▶ **CONSEGNA 1**
Secondo il brano su Pindemonte, in che anno uscì la prima edizione delle Poesie campestri?
▶ **CONSEGNA 2**
Riproduci fedelmente il passo del brano su Pindemonte: parti dalle parole "Preromanticismo" e fermati dopo "romantici un precursore.".

▶ **BRANO DA ESAMINARE**
____
Morì nel 1828, un anno dopo il suo caro amico Ugo Foscolo.
Opere
La sua opera più nota è sicuramente la traduzione
dell'Odissea, che ebbe grandissimo successo e numerose edizioni e
ristampe, malgrado non riuscisse a trasmettere il senso epico
dell'originale.
Fu poi autore di due raccolte affini per spirito e temi: Poesie
campestri (prima edizione del 1788) e le Prose campestri (1794),
nelle quali meglio si esprime la poetica del Pindemonte.
Scrisse le Epistole (1805) e i Sermoni poetici (1819); fu anche
autore di diverse tragedie, tra cui Arminio (1804), in cui si nota
l'influenza della poesia ossianica.
Il poemetto I cimiteri fu lasciato incompiuto dall'autore alla
notizia che il Foscolo stava per dare alle stampe I sepolcri: questi
dedicò il carme proprio al Pindemonte. Tuttavia, l'anno
successivo alla pubblicazione del capolavoro foscoliano, Pindemonte
pubblicò un omonimo carme I sepolcri, dove il tema
cimiteriale è trattato su un piano più privatamente
affettivo, contrariamente a quanto aveva inteso fare Foscolo con la
sua poesia civile.
Preromanticismo
La poetica di Pindemonte, seppur classicista, ha in sé
un'inquietudine, uno spirito melanconico[1] e una vicinanza ai temi
sentimentali, che a tratti l'avvicinano alla nuova poetica
romantica: per questo fu considerato dai romantici un precursore.
Note
1. A tal proposito va citato il testo esemplare della
poetica di Pindemonte: La melanconia.
____
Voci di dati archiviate
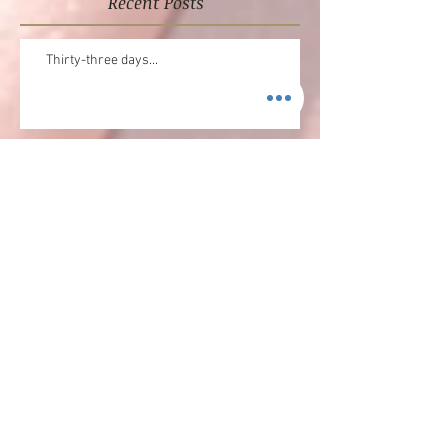
Recent Posts
Thirty-three days...
NEW MUSIC ALERT
Merry Christmas!!!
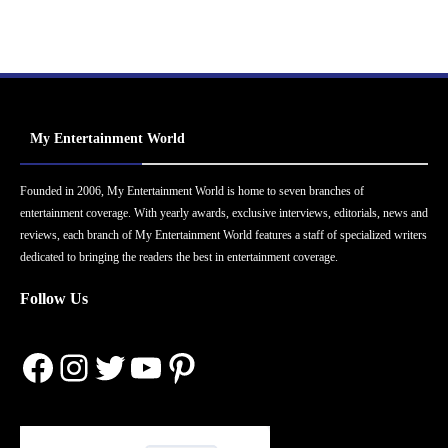
My Entertainment World
Founded in 2006, My Entertainment World is home to seven branches of
entertainment coverage. With yearly awards, exclusive interviews, editorials, news and
reviews, each branch of My Entertainment World features a staff of specialized writers
dedicated to bringing the readers the best in entertainment coverage.
Follow Us
Facebook
Instagram
Twitter
YouTube
Pinterest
____
▶ **RISULTATO 1**
Nel 1788.

▶ **RISULTATO 2**
Preromanticismo
La poetica di Pindemonte, seppur classicista, ha in sé
un'inquietudine, uno spirito melanconico[1] e una vicinanza ai temi
sentimentali, che a tratti l'avvicinano alla nuova poetica
romantica: per questo fu considerato dai romantici un precursore.